For the remainder of this year, we are focusing on our current clientele and wellness.
I really want to share a blank generic message like that one, instead of the truth that’s a little harder for me to say.
I have found myself, at 30, struggling with GI issues and we’re still looking for answers.
I should be in the very best shape of my life, theoretically.
This week I weighed in at 86 pounds.
I do yoga daily- every more if I can.
When I first started having issues we thought it was just a tummy bug. It’s been about 18 months since the first issues and it’s been ER visits and sudden weight loss.
I am still seeing doctors and specialists for more answers.
I imagined myself in an entirely different point in my life career-wise right now.
Emotionally, it has been hard for me.
I feel like I have always had the hardest time being vulnerable, but I know that I can’t be alone.
I’m scared and I’m ashamed of how I look right now.
I want to be strong and brave for my family.
My head is full of ideas and pictures of how my life should be.
How my business should be- or how I thought it should be before the thought of chronic illness every came into my mind.

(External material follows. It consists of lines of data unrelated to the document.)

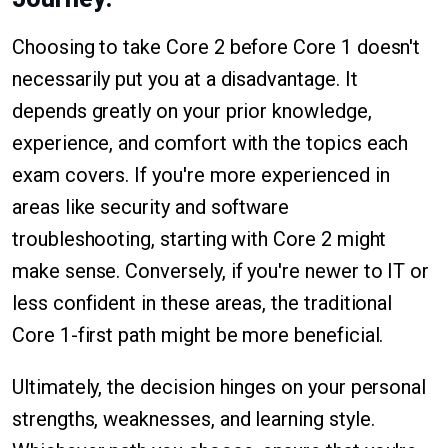
Choosing to take Core 2 before Core 1 doesn't
necessarily put you at a disadvantage. It
depends greatly on your prior knowledge,
experience, and comfort with the topics each
exam covers. If you're more experienced in
areas like security and software
troubleshooting, starting with Core 2 might
make sense. Conversely, if you're newer to IT or
less confident in these areas, the traditional
Core 1-first path might be more beneficial.
Ultimately, the decision hinges on your personal
strengths, weaknesses, and learning style.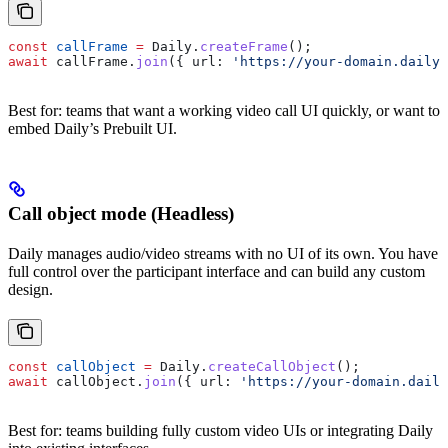
const
 callFrame
 =
 Daily
.
createFrame
();
await
 callFrame
.
join
({ 
url:
 'https://your-domain.daily.
Best for: teams that want a working video call UI quickly, or want to
embed Daily’s Prebuilt UI.
Call object mode (Headless)
Daily manages audio/video streams with no UI of its own. You have
full control over the participant interface and can build any custom
design.
const
 callObject
 =
 Daily
.
createCallObject
();
await
 callObject
.
join
({ 
url:
 'https://your-domain.daily
Best for: teams building fully custom video UIs or integrating Daily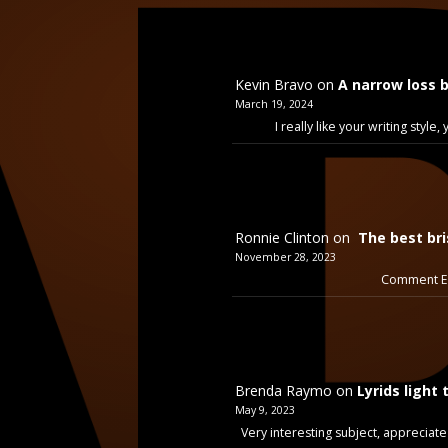
Kevin Bravo
on
A narrow loss 
March 19, 2024
I really like your writing styl
Ronnie Clinton
on
The best bri
November 28, 2023
Comment Ex
Brenda Raymo
on
Lyrids light 
May 9, 2023
Very interesting subject, appreciate 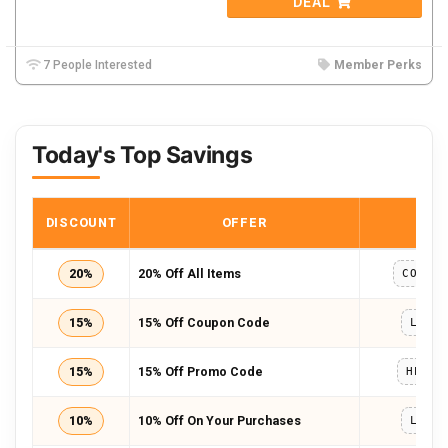
DEAL
7 People Interested
Member Perks
Today's Top Savings
DISCOUNT
OFFER
COD
20%
20% Off All Items
COMPL
15%
15% Off Coupon Code
LUCY
15%
15% Off Promo Code
HELLO
10%
10% Off On Your Purchases
LUCY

Instead I’m trying to figure out how my life looks nowadays.
I’m leaning on my amazing support team and family who are appeasing me and all my gardening needs lately.
I’m spending more time working in my rose garden, with my chickens and around the house – doing things I want to pretty up and just enjoy.
My neighbors see me in my pjs at 6pm in the driveway and I couldn’t care less. That is my heaven.
It feels like for the first time in my life I have thoroughly evaluated and taken stock and really figured out what I want to be happy.
Have you done this? It is literally the best feeling.
I truly believe my purpose is to help and inspire others to bring their ideas to life.
Isn’t it funny how life kinda knocks us on our asses sometimes?
I plan to evolve my life and business to what is most purposeful and intentional to me.
I don’t know how that looks right now, but I’m excited for how my business will evolve and change with it.
For now, all our current 2022 clients will be captured by our well trained team and doted on as always.
The only new clients accepted in 2022 will be brand photography clients.